__REQUIREMENT__: Produce a faithful copy of every record below, without the pictures.

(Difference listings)
------------------------------------------------

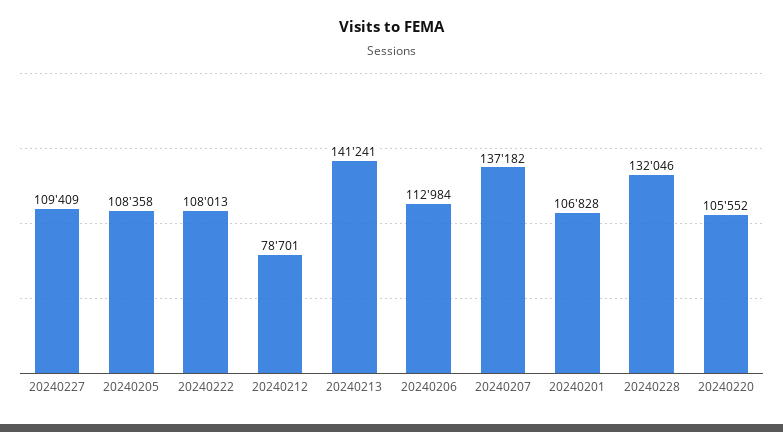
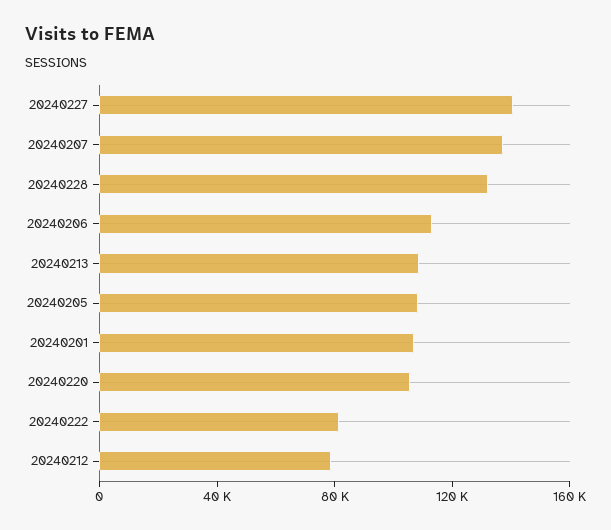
20240227: 109409 -> 140000
20240222: 108013 -> 80000
20240213: 141241 -> 110000

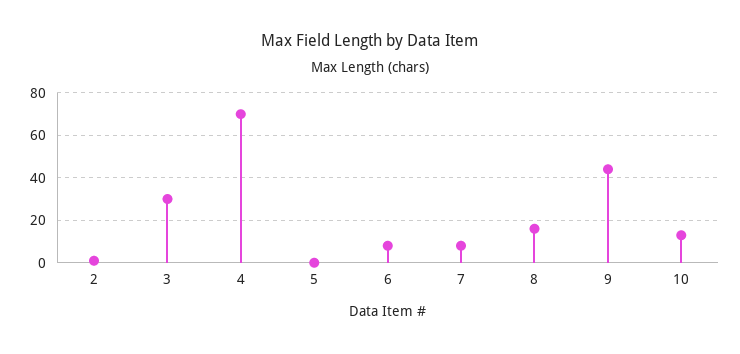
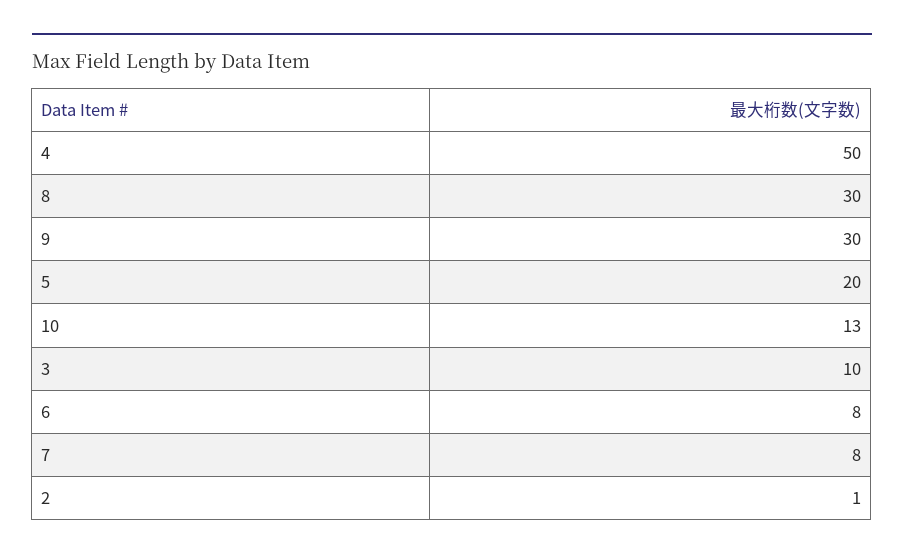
3: 30 -> 10
4: 70 -> 50
5: 0 -> 20
8: 15 -> 30
9: 45 -> 30

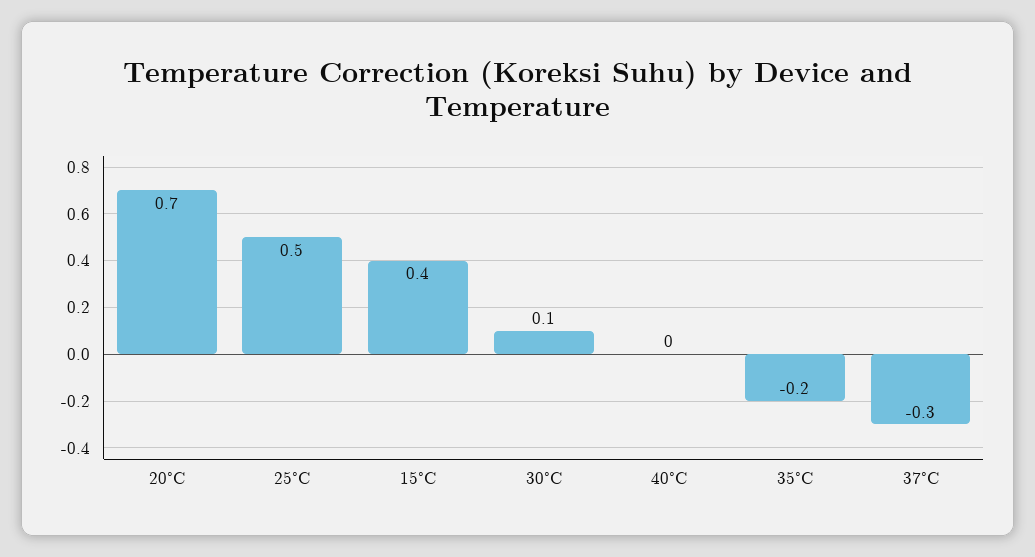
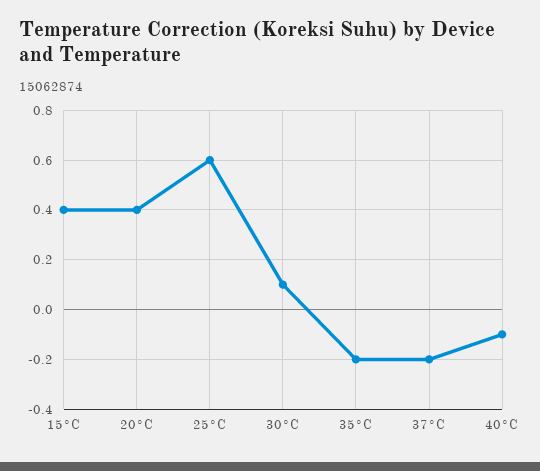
20°C: 0.7 -> 0.4
25°C: 0.5 -> 0.6
40°C: 0 -> -0.1
37°C: -0.3 -> -0.2

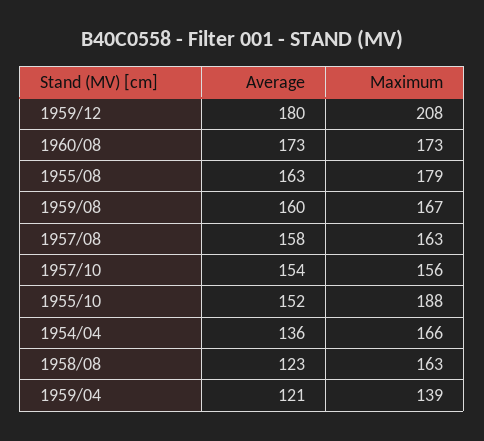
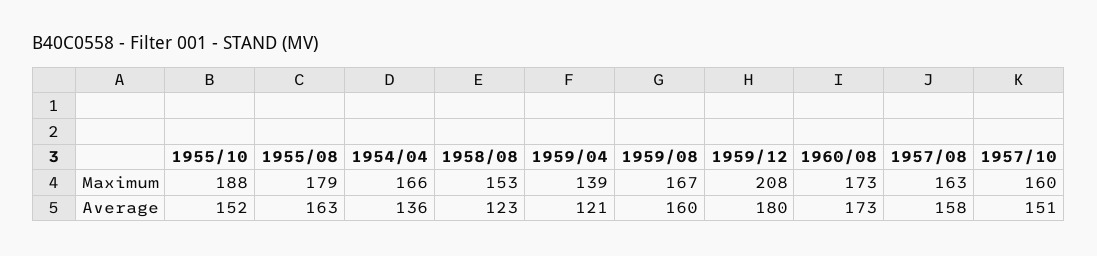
Average, 1957/10: 154 -> 151
Maximum, 1957/10: 156 -> 160
Maximum, 1958/08: 163 -> 153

------------------------------------------------

__ANSWER__:
20240227: 109409 -> 140000
20240222: 108013 -> 80000
20240213: 141241 -> 110000

3: 30 -> 10
4: 70 -> 50
5: 0 -> 20
8: 15 -> 30
9: 45 -> 30

20°C: 0.7 -> 0.4
25°C: 0.5 -> 0.6
40°C: 0 -> -0.1
37°C: -0.3 -> -0.2

Average, 1957/10: 154 -> 151
Maximum, 1957/10: 156 -> 160
Maximum, 1958/08: 163 -> 153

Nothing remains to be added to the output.